3. Continue to work on my next poetry pamphlet/collection.
This is ongoing and will definitely to be a full collection. More on this in future blogs.
4. I am sad to say that my fixed term community development contract with the LLC comes to an end on 1st March but I will be running further creative writing workshops with local communities until then. My big news this year was to be given a role teaching creative writing to BA students at the Leeds University LLC as well as co-managing the Creative Writing programme there. It’s a privilege to be there and I’m excited about the work that could be and is being accomplished there.

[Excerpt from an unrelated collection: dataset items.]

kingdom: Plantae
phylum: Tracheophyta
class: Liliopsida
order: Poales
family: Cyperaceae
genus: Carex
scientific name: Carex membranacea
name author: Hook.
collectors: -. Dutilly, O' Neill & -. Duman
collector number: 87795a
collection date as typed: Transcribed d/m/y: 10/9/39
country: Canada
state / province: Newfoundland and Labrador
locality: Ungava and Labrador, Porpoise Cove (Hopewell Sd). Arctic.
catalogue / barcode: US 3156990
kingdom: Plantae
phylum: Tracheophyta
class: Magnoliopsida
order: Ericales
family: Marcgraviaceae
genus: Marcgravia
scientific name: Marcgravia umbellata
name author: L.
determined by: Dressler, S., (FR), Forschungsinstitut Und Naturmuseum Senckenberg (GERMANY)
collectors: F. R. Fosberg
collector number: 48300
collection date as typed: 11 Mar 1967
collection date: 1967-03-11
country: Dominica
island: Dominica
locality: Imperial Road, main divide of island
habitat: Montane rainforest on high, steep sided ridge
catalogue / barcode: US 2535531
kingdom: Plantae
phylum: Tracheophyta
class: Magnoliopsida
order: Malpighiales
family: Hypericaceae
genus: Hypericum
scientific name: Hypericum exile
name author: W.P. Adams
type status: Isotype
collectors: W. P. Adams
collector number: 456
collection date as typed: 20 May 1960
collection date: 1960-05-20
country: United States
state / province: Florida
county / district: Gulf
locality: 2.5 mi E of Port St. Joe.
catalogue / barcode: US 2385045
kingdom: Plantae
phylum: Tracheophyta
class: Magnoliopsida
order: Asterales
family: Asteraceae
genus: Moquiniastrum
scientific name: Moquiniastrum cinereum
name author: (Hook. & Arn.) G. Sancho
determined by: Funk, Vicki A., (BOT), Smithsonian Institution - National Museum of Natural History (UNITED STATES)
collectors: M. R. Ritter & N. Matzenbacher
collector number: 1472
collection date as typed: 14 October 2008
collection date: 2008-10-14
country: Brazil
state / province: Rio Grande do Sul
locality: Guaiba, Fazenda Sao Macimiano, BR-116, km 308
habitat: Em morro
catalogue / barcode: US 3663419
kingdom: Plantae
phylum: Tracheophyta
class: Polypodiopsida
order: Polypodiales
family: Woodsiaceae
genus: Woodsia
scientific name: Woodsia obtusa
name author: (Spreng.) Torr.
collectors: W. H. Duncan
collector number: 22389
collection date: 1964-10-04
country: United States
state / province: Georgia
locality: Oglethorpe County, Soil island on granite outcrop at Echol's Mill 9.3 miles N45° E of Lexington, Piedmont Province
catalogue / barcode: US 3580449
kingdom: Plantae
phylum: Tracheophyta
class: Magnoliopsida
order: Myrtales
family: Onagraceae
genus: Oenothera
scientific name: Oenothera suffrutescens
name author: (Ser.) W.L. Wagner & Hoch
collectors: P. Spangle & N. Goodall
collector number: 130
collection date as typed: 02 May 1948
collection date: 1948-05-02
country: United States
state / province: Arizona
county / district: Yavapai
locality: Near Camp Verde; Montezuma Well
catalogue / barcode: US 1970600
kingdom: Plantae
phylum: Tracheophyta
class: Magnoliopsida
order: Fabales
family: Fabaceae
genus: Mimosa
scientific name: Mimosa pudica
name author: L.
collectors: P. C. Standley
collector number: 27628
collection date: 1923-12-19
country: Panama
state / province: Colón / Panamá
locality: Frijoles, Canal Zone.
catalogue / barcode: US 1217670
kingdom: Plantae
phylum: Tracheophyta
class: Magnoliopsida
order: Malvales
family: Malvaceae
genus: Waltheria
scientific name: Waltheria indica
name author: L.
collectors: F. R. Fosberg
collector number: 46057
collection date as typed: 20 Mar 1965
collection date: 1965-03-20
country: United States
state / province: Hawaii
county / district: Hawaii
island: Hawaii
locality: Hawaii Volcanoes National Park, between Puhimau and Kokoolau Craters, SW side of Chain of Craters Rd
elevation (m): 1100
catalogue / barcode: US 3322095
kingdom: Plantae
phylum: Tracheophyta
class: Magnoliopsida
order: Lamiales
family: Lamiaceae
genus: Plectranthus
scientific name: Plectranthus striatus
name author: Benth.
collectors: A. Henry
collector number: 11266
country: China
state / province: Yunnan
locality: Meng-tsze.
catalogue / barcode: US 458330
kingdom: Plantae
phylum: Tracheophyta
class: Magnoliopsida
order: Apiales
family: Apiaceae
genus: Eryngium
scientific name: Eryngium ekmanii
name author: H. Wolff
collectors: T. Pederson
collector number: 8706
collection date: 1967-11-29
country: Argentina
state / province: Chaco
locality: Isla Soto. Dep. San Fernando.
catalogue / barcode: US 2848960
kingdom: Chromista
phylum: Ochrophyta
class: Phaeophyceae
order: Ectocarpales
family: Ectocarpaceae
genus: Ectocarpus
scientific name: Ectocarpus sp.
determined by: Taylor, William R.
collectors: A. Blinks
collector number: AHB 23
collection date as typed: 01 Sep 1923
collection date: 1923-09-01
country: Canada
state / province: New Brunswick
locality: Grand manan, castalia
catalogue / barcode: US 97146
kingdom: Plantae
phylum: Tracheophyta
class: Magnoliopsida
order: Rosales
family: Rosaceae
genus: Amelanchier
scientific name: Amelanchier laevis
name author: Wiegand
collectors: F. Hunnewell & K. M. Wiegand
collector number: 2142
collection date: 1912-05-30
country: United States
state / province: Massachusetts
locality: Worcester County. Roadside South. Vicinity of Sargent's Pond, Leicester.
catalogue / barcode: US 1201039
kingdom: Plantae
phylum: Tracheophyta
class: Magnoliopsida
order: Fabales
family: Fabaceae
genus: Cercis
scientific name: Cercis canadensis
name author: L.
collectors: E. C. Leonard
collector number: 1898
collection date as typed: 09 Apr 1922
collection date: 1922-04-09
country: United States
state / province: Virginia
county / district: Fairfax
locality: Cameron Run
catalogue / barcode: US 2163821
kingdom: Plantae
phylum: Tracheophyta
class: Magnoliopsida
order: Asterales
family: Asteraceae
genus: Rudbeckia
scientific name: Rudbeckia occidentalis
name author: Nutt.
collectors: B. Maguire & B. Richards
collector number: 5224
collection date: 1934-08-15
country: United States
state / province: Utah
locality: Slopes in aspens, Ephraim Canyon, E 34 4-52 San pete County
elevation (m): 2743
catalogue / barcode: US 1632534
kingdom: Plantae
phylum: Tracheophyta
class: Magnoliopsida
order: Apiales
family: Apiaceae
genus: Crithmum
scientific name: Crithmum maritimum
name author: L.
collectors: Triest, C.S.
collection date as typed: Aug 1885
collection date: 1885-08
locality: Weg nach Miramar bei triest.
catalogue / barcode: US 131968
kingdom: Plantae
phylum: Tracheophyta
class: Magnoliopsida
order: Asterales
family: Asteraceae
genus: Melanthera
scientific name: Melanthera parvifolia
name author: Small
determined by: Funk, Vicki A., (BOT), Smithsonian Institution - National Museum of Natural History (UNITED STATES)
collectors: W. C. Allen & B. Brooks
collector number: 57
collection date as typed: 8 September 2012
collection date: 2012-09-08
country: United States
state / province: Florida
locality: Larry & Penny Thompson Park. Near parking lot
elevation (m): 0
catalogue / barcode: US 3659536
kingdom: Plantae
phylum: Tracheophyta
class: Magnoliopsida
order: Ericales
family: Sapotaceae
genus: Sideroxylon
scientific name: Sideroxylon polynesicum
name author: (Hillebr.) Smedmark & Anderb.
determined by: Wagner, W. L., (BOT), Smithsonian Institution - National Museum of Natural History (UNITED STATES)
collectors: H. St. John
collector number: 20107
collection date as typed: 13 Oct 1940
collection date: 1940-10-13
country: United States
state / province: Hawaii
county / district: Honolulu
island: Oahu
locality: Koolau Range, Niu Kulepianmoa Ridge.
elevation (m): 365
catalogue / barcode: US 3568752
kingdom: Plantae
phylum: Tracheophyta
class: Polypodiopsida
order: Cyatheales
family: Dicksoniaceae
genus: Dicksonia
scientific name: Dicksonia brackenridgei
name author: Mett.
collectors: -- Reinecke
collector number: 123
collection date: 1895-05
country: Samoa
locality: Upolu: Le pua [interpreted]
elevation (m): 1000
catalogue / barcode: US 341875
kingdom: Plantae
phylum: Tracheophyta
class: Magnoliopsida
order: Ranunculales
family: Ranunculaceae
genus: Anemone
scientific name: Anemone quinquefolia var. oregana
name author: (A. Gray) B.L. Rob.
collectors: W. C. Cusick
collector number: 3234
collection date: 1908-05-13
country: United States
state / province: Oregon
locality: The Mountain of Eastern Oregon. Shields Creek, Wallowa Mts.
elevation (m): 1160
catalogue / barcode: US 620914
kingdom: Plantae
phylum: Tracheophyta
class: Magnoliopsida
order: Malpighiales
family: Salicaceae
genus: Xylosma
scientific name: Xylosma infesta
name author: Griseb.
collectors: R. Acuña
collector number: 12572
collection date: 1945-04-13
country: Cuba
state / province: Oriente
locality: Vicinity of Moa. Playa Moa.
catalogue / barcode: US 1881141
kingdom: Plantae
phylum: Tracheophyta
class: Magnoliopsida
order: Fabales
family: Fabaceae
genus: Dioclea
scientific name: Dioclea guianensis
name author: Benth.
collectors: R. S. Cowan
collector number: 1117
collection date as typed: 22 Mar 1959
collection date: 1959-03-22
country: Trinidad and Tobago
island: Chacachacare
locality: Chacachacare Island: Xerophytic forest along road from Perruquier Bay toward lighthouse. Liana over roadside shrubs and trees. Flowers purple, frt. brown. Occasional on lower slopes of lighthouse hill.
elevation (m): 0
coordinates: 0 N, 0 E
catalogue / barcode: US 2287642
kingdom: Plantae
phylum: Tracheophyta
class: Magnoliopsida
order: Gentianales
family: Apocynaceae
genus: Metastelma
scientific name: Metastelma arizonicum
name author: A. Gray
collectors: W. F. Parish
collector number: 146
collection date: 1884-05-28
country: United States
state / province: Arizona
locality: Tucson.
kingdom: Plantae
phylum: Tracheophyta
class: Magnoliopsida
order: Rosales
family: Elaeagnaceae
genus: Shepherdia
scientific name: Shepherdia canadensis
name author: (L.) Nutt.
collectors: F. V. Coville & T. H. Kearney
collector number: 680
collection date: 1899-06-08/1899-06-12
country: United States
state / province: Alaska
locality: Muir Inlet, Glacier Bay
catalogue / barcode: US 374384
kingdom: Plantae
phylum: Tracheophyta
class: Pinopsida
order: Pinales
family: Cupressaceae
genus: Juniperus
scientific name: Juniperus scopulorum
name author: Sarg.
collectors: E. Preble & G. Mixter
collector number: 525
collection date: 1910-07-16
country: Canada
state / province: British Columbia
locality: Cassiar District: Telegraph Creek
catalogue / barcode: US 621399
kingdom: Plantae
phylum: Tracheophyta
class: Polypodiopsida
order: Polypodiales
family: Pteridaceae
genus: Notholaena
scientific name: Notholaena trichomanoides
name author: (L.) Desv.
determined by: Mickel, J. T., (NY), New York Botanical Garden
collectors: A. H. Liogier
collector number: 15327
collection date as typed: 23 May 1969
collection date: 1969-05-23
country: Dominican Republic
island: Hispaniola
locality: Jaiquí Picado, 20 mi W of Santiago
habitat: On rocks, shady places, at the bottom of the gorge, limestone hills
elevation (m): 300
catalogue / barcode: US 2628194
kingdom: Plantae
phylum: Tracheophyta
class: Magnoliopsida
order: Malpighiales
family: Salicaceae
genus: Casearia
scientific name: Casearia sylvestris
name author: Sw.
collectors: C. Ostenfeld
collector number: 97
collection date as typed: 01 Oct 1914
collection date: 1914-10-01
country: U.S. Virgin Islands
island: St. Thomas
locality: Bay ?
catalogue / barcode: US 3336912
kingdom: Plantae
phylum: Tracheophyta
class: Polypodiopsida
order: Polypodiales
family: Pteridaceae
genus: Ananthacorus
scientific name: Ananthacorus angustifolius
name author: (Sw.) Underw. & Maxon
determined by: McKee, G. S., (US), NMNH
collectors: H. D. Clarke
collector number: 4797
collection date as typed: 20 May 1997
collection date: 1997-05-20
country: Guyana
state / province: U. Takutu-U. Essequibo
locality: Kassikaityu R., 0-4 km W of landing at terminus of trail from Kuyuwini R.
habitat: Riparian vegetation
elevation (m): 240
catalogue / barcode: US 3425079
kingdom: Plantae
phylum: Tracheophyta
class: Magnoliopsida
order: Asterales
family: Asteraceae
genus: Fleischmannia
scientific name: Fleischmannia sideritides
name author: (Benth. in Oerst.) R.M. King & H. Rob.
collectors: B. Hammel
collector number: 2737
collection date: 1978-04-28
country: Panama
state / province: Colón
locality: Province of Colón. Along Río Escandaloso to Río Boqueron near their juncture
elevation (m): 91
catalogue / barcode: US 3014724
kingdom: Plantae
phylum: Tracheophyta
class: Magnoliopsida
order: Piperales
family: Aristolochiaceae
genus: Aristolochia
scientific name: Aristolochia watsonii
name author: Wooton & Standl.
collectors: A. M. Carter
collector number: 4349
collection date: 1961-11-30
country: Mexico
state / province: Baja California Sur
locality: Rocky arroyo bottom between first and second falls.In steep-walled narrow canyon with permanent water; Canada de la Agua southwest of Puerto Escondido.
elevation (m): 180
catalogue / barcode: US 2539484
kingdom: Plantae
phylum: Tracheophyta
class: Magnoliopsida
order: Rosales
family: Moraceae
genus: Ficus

5. The Speaking to the Shelves workshops I curate at The Leeds Library have been excellent and varied and demonstrate the thirst for writing workshops in the city. We have four more excellent writers who have a wealth of things planned for you in the new year. Workshops run once in the morning and are repeated in the afternoon.
Jan 18th: Matthew Hedley Stoppard with rendering place and time in poetry
Feb 1st: Char March with writing for the ear
Feb 15th: S.J. Bradley with writing a novel
Mar 21st: Matt Abbott with performing spoken word.
Last time I heard we were almost booked up but you may just be in time to reserve a place on my Writing the Night residential. This was postponed until March 7th to fit with the Leeds Lit Fest and allow more people to plan for a creative night of little sleep.
6. As mentioned in my last blog, I left the Ilkley and Bradford Young Writers this year with great sadness. I will still act as substitute if Michelle is unable to deliver on particular dates and I’m sure the writers and alumni will continue to do amazing things.
7. The Artlink Working Together group finished their Minibus animation, which is here. Scroll down to On Our Minibus but check out some of the other fab audio-visual along the way. This was shown at Northern Dance and it was lovely that they were rewarded with laughs and smiles. We are now working on a different kind of film and have had the opportunity to do some partnership work with Mind The Gap. Another Artlink project that was incredibly rewarding this year was the third Ripon House project, this time with Musarat Raza. Two of the people who stayed at Ripon House after leaving prison (one of whom we worked closely with and whom I take great inspiration from) are doing a spoken word show about what prison is really like at The Holbeck in January. It will be unforgettable and is pay as you feel. All profits go to this brilliant charity which supports women and trans prison leavers.
8. Due to us being a collective of busy artists, Words on Skin didn’t take off this year.
9. I was able to meet and/or re-engage with some brilliant people and engage with art and sculpture and the work of Michael Morpurgo at the one-off workshops I ran this year. There will be more in the next year, mostly for the same organisations. I’ve also continued mentored two writers and finished the year with a poetry commission which I’m interested in doing more of.
10. Project with Imove.
See 8.
I’m so grateful to all the partners, editors and collaborators who have helped make these things possible but I’m also proud of my own tenacity. Some of the difficulties have eased, some will continue and there will, I expect, be more soon. This is why, as well as approaching this next decade with optimism, I will be setting more resolutions to make sure good things happen in my work and otherwise. I hope you will too. After all the battered heart still beats.